Educational publishers respond to Grattan report
The Australian Publishers Association (APA) has criticised a recommendation by the Grattan Institute that governments should consider buying curriculum materials overseas ‘as an immediate priority’.
In its report Ending the lesson lottery: How to improve curriculum planning in schools, which is based on a survey of more than 2000 teachers, the Grattan Institute emphasises the value of whole-school curriculum planning and ‘a shared bank of high-quality curriculum materials for all subjects’. The report states that half of the teachers surveyed plan on their own, and the typical teacher spends six hours a week sourcing and creating materials, with only 15% having access to a common bank of high-quality curriculum materials for all their classes.

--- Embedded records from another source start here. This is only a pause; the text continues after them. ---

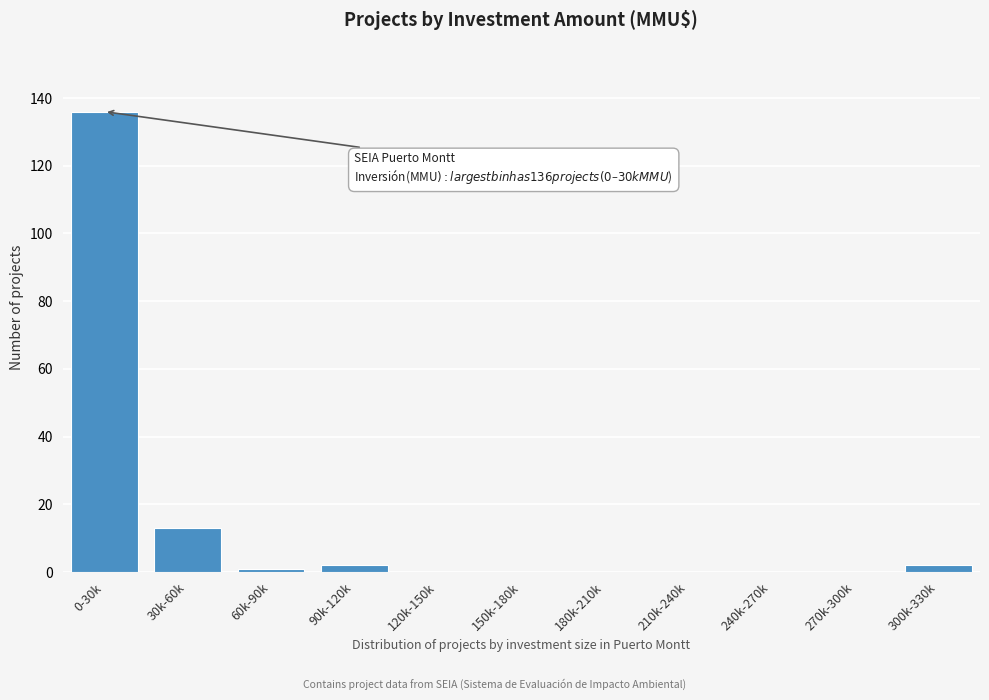

Reading left to right, transcribe all the data shown in this chart.

0-30k=136	30k-60k=13	60k-90k=1	90k-120k=2	120k-150k=0	150k-180k=0	180k-210k=0	210k-240k=0	240k-270k=0	270k-300k=0	300k-330k=2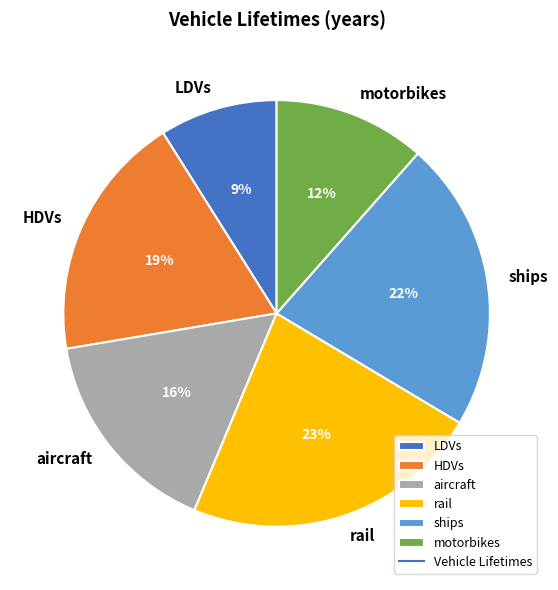

Which has a higher value, ships or LDVs?

ships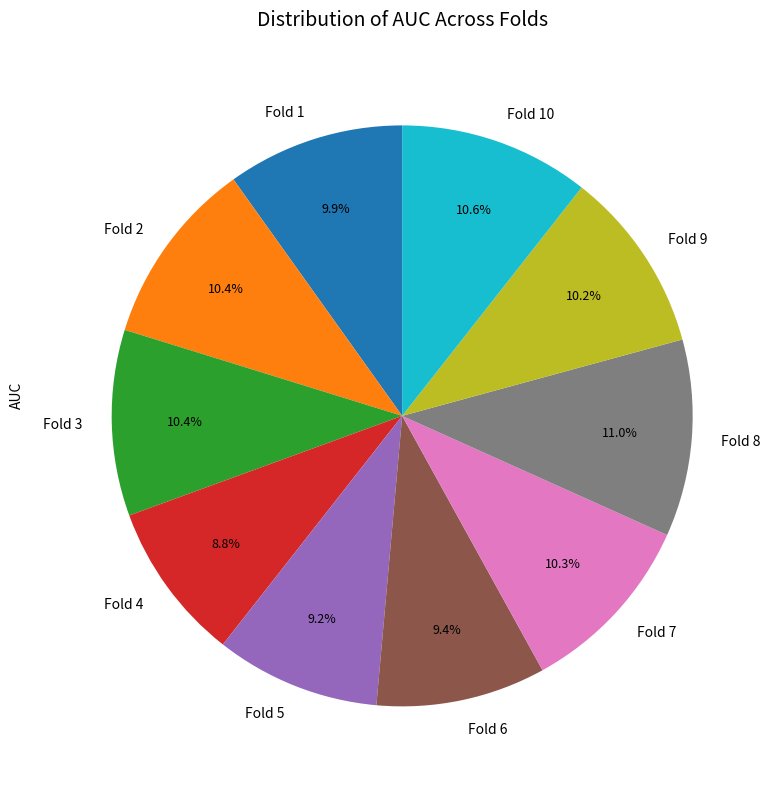

To the nearest percent, what is the combined percentage of Fold 7 and Fold 5?

19%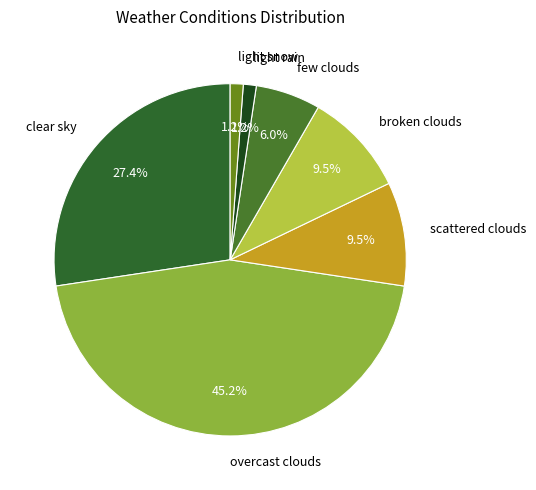

Count the number of slices in the pie.

7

In its recommendations, the institute says governments ‘as an immediate priority … should consider buying high-quality curriculum materials from overseas, and adapting them for the Australian context’. However, APA CEO Michael Gordon-Smith says that while the APA supports many of the report’s findings, ‘the recommendation that governments should immediately purchase digital classroom materials from overseas makes no sense’.
According to Gordon-Smith, education ministers ‘should focus first on ensuring teachers have access to the excellent resources already available in Australia’.
‘If teachers are not getting access to the resources they need, there’s work to be done in connecting teachers, schools and curriculum bodies to educational publishers. Many Australian teachers and schools already access and set Australian published materials as excellent as any in the world. Through one of the world’s best statutory licensing arrangements, Australian teachers can also copy the materials they want to use without the administrative burden of checking licences and permissions.’
Oxford University Press Australia and New Zealand managing director Arthur Baker said: ‘Australian educational publishing is a highly skilled sector, drawing on the knowledge of leading and experienced teachers. Publishers invest tens of millions of dollars annually to develop world-class, digitally progressive planning, teaching, learning and assessment resources for Australian schools.’
‘Educational publishers would welcome the opportunity to sit down with curriculum planners across the nine different jurisdictions earlier in the process, to ensure the best possible materials are made available to teachers,’ said Gordon-Smith. ‘That’s the model used in high-performing education systems like Singapore and Finland.’
The report also recommends government could make investment building ‘off materials already made or under development in several states, such as Queensland, South Australia, NSW, and Victoria, and through Ochre Education, provided these meet robust criteria for quality’.